La Presse a demandé en début d'année à quatre stratèges d'exposer comment ils répartiraient une mise de 50 000$ destinée à un REER. Nous avons limité l'exercice à une pondération sur une base indicielle. Nous reprenons rendez-vous avec eux à l'orée du deuxième trimestre pour mesurer leur performance et leur permettre de rajuster leur pondération selon les développements de la conjoncture.

Le rallye boursier du mois de mars n'aura pas suffi à racheter le premier trimestre, mais il suscite beaucoup d'espoir pour le deuxième.

 

De janvier à mars, c'est encore une fois la bonne performance des obligations qui aura permis de limiter les pertes dans un portefeuille.

Nos quatre experts avaient soit surpondéré cette catégorie d'actif, soit l'avaient investie dans des proportions conformes à un portefeuille équilibré. Cela leur a tous permis de limiter considérablement les pertes qu'auront subies les investisseurs enclins à bouder les titres obligataires.

«Le premier trimestre a été difficile pour les actions car les indicateurs économiques américains étaient très mauvais à la fin de 2008, rappelle Vincent Delisle stratège chez Scotia Capitaux. Les titres à revenus fixes ont bénéficié d'une prime de peur.»

Le creux du maître-indice new-yorkais Standard&Poors 500 le 9 mars représente peut-être le point tournant de la longue correction amorcée en octobre 2007.

«On a tellement été négatifs que les gens réagissent maintenant moins négativement quand les nouvelles sont mauvaises», résume Luc Girard, directeur des services aux particuliers chez Valeurs mobilières Desjardins.

En fait, il y en a même de bonnes depuis quelques semaines. «MM. Bernanke et Obama sont parvenus à renverser les attentes, renchérit François Bourdon, vice-président répartition de l'actif chez Fiera Capital. L'aversion au risque est moins grande.

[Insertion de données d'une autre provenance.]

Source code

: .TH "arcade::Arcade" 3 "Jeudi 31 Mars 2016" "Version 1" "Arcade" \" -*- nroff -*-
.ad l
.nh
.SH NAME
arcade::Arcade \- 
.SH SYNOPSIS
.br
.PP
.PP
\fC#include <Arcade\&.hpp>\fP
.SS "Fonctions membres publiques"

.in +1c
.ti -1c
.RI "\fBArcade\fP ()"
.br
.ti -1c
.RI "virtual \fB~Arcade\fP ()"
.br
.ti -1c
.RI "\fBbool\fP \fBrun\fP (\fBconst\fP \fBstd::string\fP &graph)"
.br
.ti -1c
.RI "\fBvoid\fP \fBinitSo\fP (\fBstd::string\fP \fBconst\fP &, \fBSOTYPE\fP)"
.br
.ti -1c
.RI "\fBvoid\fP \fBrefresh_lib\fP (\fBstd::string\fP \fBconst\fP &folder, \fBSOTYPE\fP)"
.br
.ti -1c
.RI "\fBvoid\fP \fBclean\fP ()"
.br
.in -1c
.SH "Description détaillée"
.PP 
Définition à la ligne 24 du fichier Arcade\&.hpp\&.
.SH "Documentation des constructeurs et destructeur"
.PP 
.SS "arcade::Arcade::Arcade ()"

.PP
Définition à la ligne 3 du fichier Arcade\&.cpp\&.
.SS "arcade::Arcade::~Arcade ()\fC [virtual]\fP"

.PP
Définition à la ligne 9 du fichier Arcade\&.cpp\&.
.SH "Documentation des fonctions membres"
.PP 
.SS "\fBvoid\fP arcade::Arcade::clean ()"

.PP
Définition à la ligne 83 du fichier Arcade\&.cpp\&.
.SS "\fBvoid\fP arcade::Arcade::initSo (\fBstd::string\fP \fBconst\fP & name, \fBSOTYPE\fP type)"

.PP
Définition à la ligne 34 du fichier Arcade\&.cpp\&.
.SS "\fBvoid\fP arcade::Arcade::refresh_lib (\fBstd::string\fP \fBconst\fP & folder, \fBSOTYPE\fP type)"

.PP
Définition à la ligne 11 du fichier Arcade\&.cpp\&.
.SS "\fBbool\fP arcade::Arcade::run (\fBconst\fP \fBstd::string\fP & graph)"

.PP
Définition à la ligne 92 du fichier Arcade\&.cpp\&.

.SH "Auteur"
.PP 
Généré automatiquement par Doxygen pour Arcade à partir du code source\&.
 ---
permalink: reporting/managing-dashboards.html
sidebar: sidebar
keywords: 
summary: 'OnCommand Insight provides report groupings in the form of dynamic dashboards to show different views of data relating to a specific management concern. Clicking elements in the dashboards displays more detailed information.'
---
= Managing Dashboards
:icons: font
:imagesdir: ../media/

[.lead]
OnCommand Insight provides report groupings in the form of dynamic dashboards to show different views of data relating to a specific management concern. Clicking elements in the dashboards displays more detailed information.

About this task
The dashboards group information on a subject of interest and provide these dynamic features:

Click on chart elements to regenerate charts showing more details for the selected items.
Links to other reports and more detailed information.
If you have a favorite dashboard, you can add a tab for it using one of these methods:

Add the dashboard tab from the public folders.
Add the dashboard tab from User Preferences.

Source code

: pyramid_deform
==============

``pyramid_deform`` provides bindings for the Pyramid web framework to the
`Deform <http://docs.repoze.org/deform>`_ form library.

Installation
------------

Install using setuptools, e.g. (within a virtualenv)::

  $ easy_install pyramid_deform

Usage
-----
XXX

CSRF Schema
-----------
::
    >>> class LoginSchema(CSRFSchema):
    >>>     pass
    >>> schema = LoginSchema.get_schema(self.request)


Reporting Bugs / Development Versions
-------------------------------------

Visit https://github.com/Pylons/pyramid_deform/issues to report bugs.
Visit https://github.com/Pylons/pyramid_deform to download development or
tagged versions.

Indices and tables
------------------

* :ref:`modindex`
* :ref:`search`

Les denrées vont bien faire et ce sera bon pour le marché boursier canadien.»

Le rebond actuel pourrait se poursuivre, mais il manque encore deux conditions pour l'affirmer à coup sûr, croit Pierre Lapointe, stratège adjoint à la Financière Banque Nationale. «La stabilisation des marchés résidentiel et financier américains n'est pas complétée.»

Le prix des maisons est toujours en baisse et les banques hésitent toujours à étendre leurs activités de prêt.

Et 2010?

Cela dit, les énormes stimuli fiscaux et monétaires annoncés porteront fruit au cours des mois à venir.

C'est plutôt leur épuisement l'an prochain qui pose problème. En 2010, l'économie sera-t-elle suffisamment remise pour fonctionner d'elle-même? Nos experts sont partagés sur cette question cruciale.

Voilà pourquoi le redéploiement de leur portefeuille au profit des actions se fait prudemment pour le trimestre en cours.

M. Delisle ramène de 50 à 40% sa pondération en obligations, diminue sa part en actions américaines, plonge dans les titres des pays émergents et des actions d'Europe et d'Asie (EAEO).

Le risque avec le panier des pays émergents, c'est leur hétérogénéité: la Chine et l'Amérique latine tirent leur épingle du jeu jusqu'ici cette année, mais les titres d'Europe de l'Est (hormis la Russie) piquent du nez.

M. Lapointe aime aussi ces titres parce que les quatre grandes économies émergentes (Brésil, Russie, Inde et Chine (BRIC) vont assez bien. Il aime aussi les titres américains pour le présent trimestre, mais il croit que les financières feront moins bien à moyen terme, compte tenu du resserrement de leur réglementation.

M. Girard note que beaucoup de joueurs en touche reviennent sur le terrain des actions, mais prudemment. C'est aussi ce qu'il fait en réduisant un peu sa part en obligations au profit des actions canadiennes. Des quatre, c'est d'ailleurs celui qui mise le plus sur le marché canadien.

Quant à M. Bourdon, il juge que le présent trimestre a de fortes chances d'être le meilleur de l'année, même s'il accorde une probabilité de 50% que la reprise attendue plus tard dans l'année se confirme et se déroule normalement. Comme M. Lapointe, il déploie maintenant plus de la moitié de ses billes sur les marchés boursiers.